Figure 5 Positive results of MR analysis to estimate the causal effect of OA on immune cell traits. The nsnp represents the number of SNPs selected as IVs. The P value of each immune trait was assessed by the IVW method. The number in bold font represents results with PFDR<0.05. cDC, conventional dendritic cell; CI, confidence interval; FDR, false discovery rate; IV, instrumental variable; IVW, inverse variance weighted; MFI, median fluorescence intensity; MR, Mendelian randomization; OA, osteoarthritis; OR, odds ratio; SNP, single-nucleotide polymorphism; TBNK, T cell, B cell, natural killer cell; Treg, regulatory T cell.
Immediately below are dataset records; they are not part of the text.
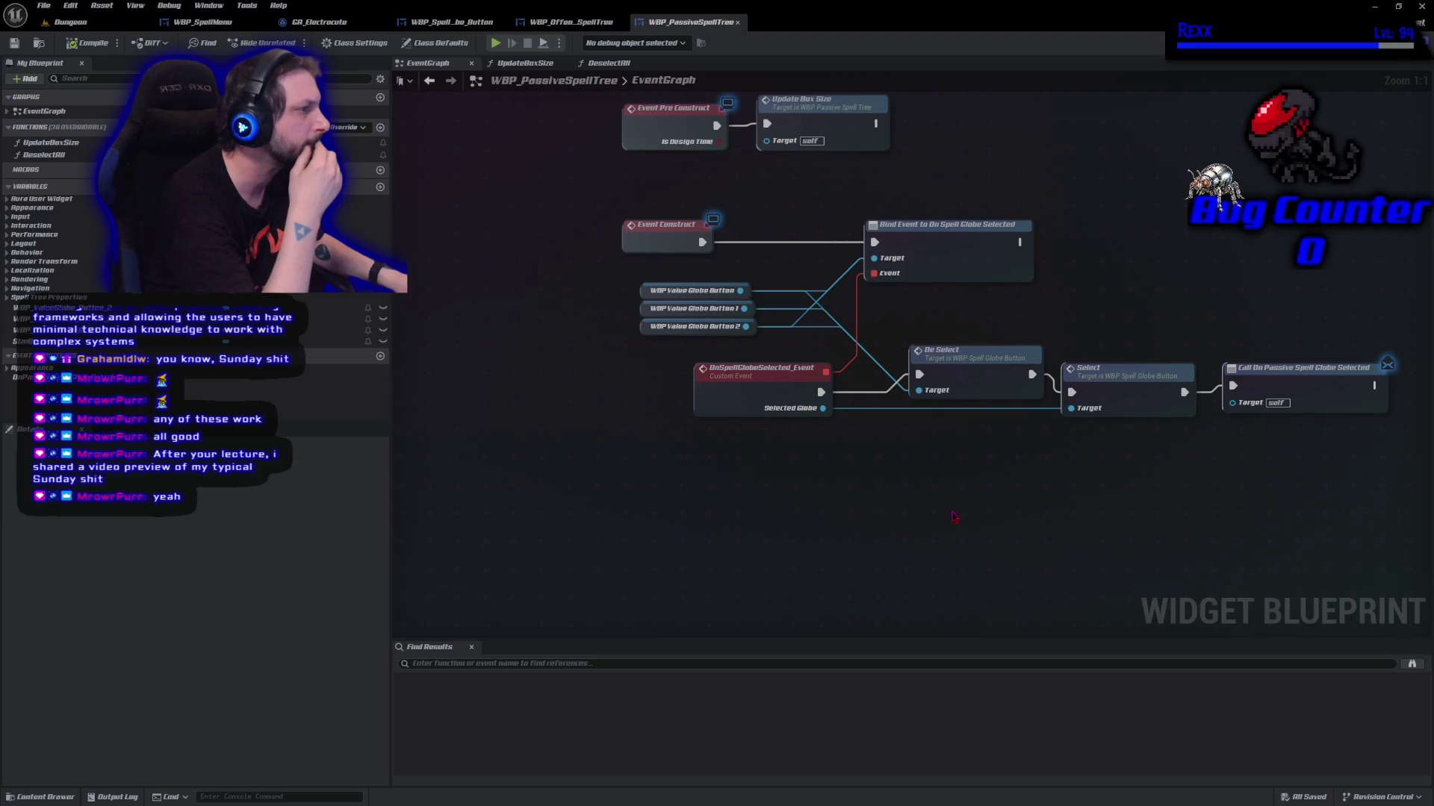
# Review WBP_SpellMenu's globe-selected event nodes, then run another Abilities menu play test
pyautogui.click(548, 22)
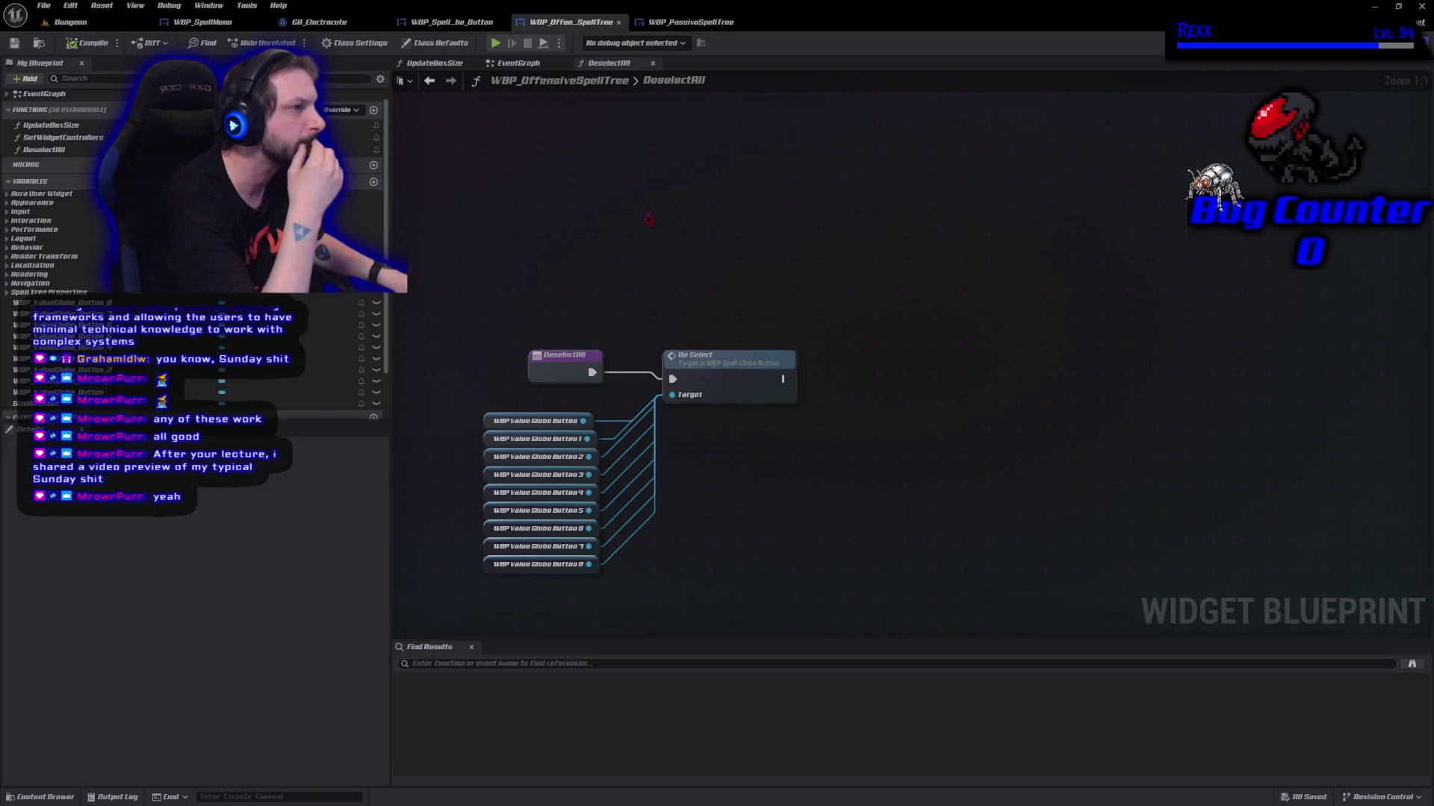
pyautogui.click(458, 22)
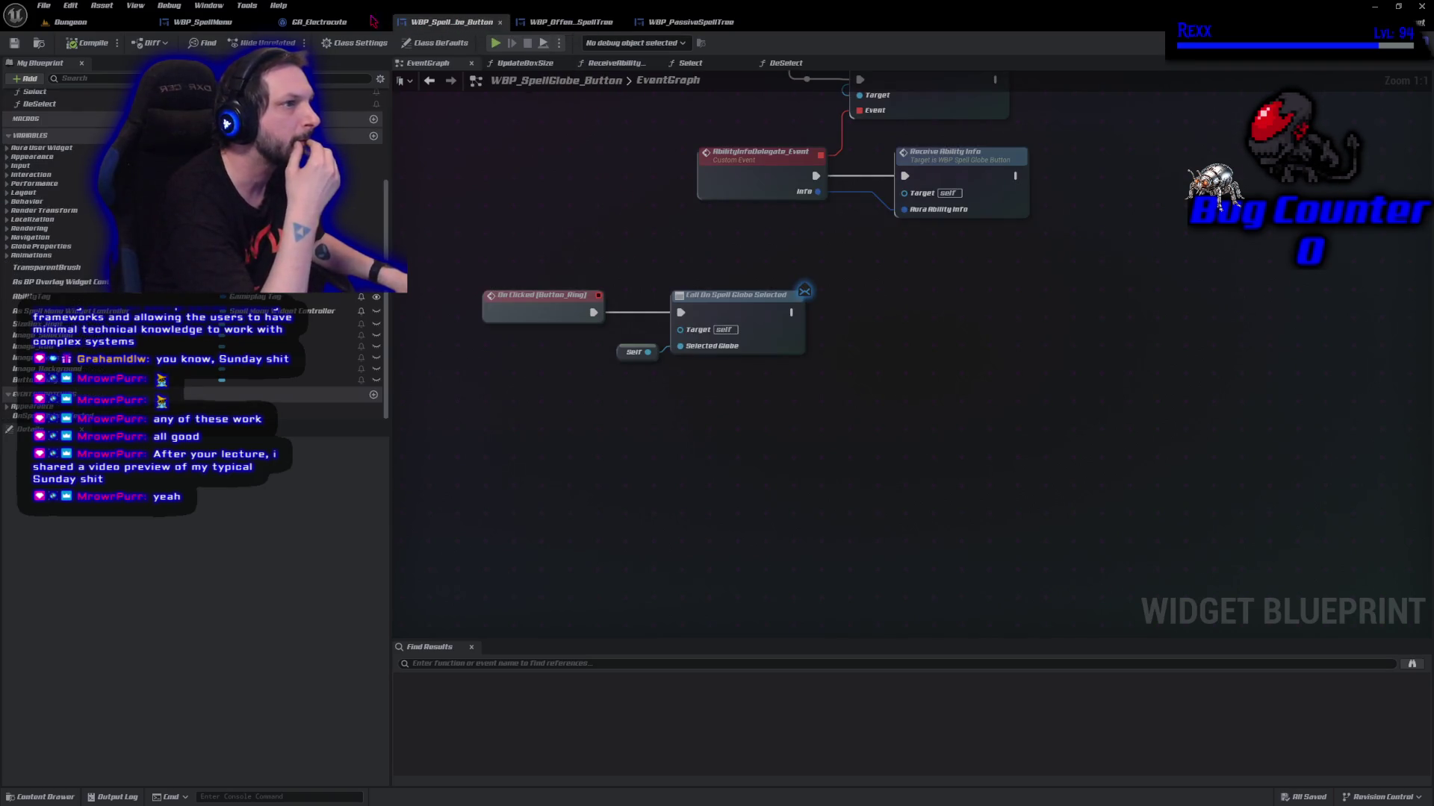
pyautogui.click(222, 23)
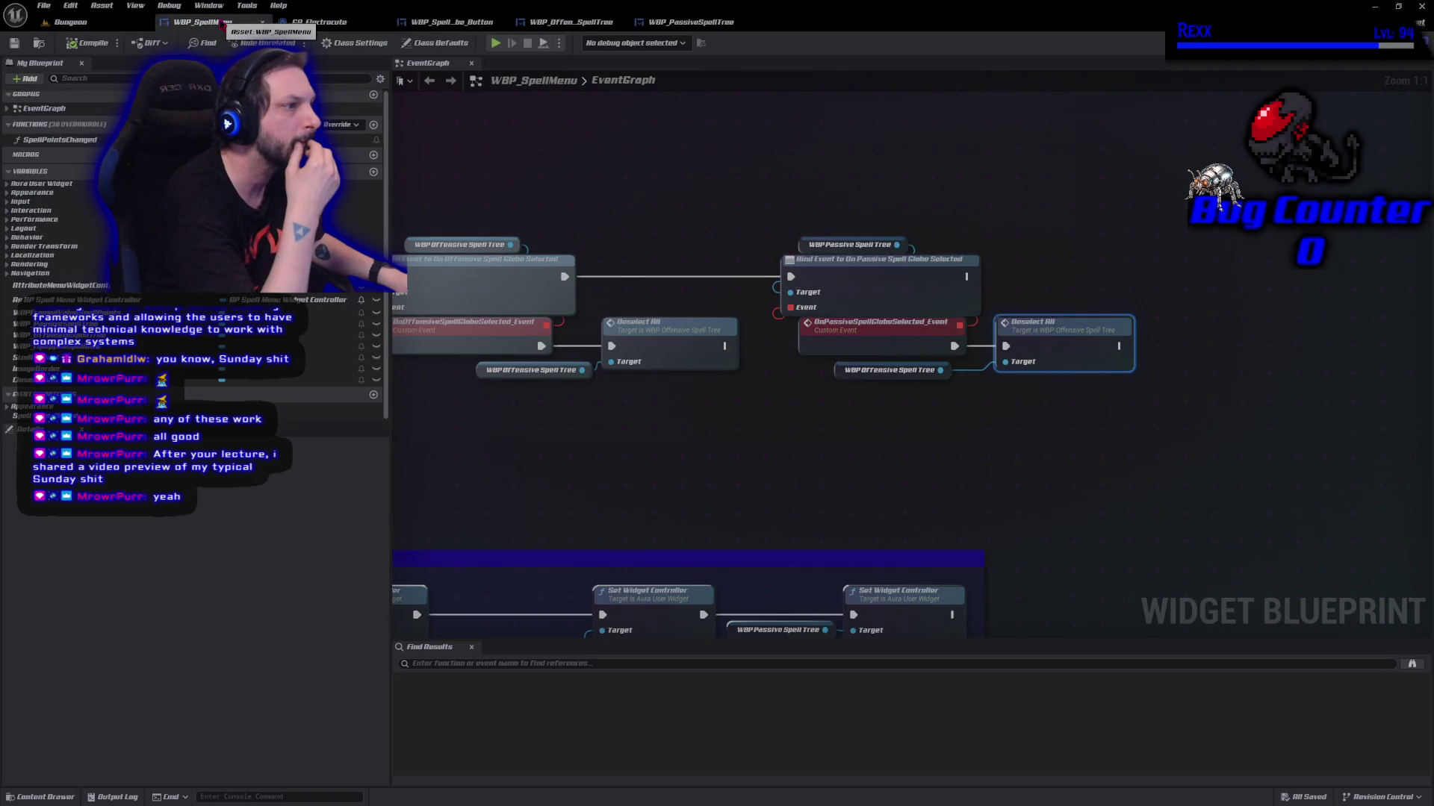
pyautogui.moveTo(545, 466); pyautogui.dragTo(665, 455)
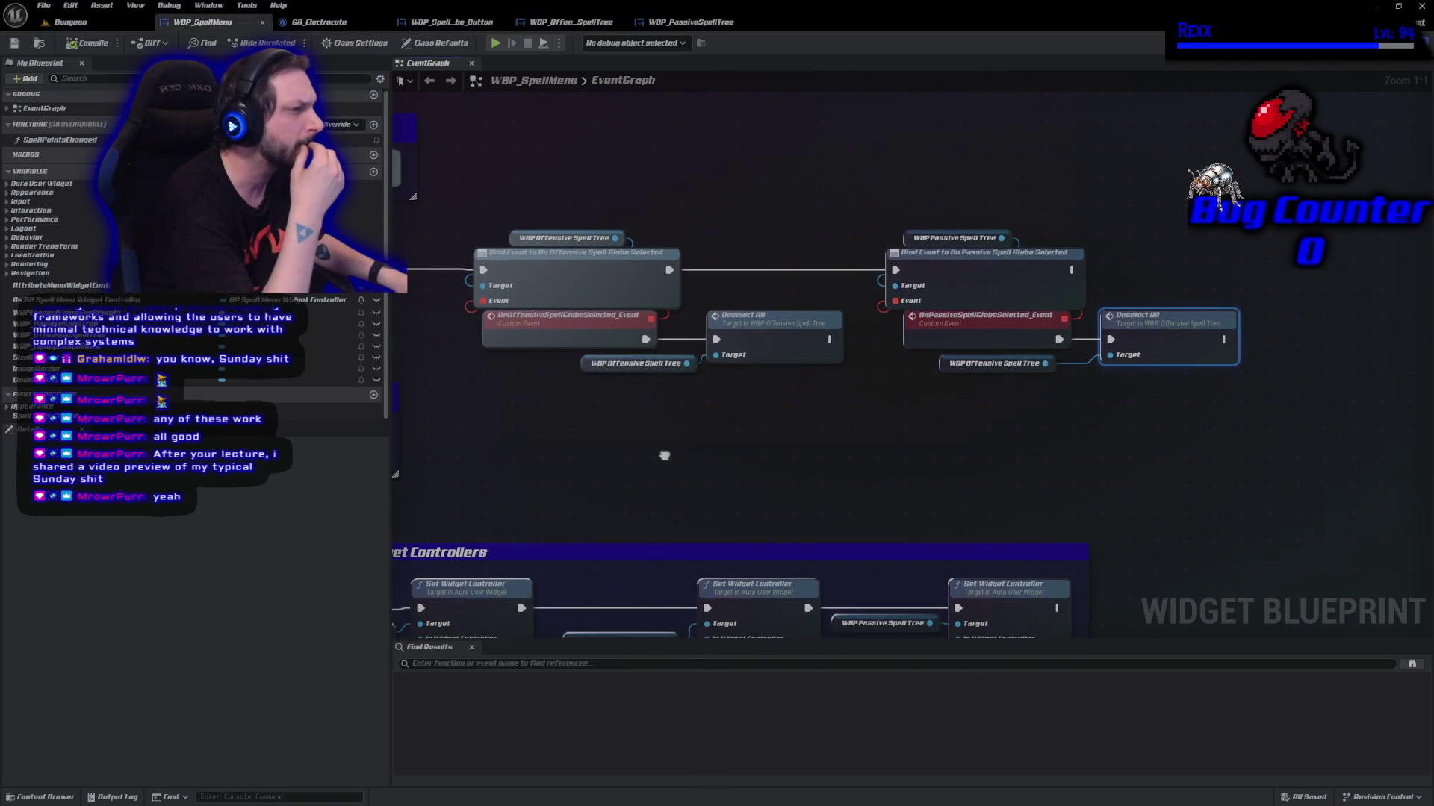
pyautogui.press('alt+Tab')
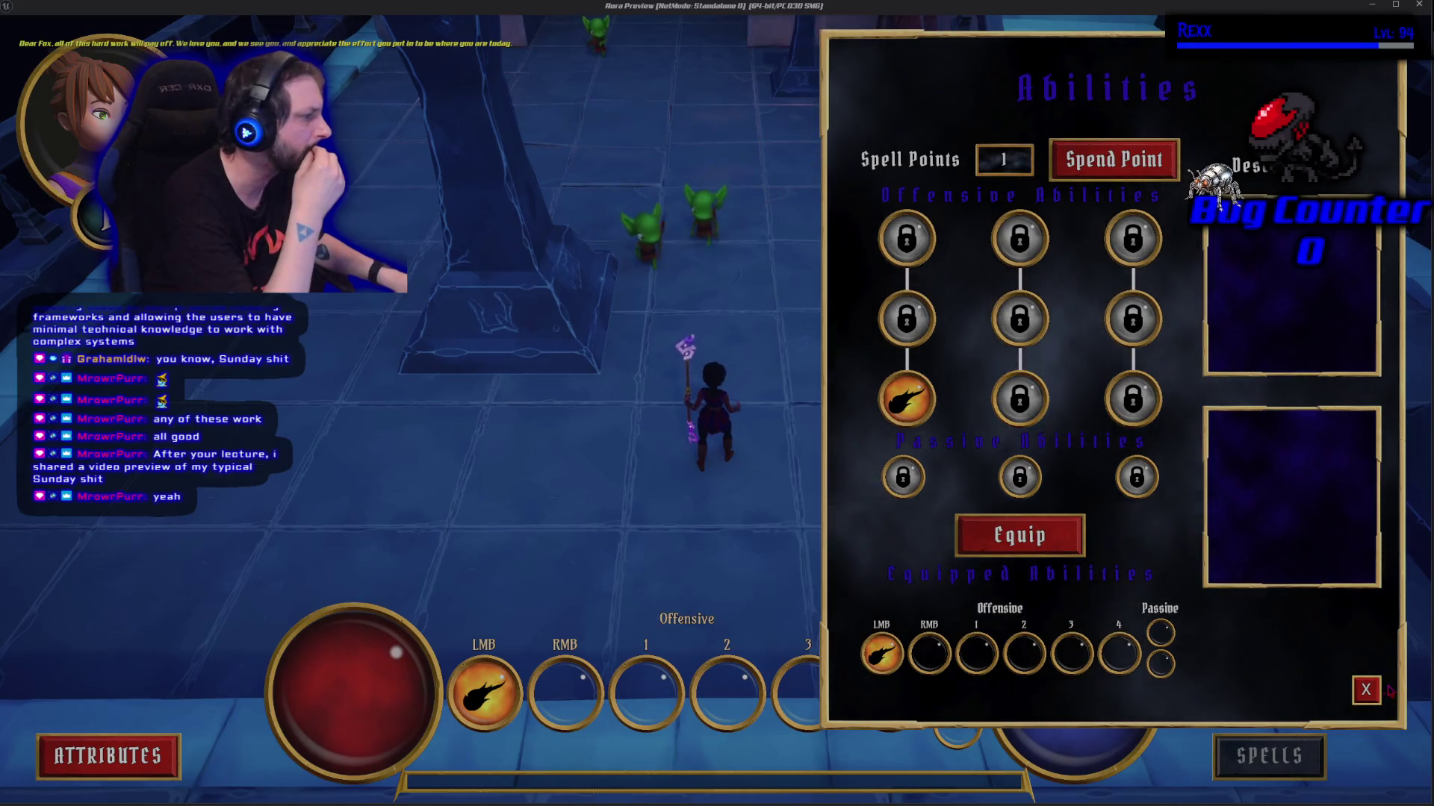
pyautogui.click(1366, 689)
We did not find any SNPs in sensitivity analysis that significantly interfered with this result. Besides, subsequent analyses observed no evidence of significant heterogeneity or horizontal pleiotropy. The funnel plots indicated that most of the distribution of SNPs was symmetrical, while a slight deviation was observed in some immunophenotype (because of fewer numbers of SNPs).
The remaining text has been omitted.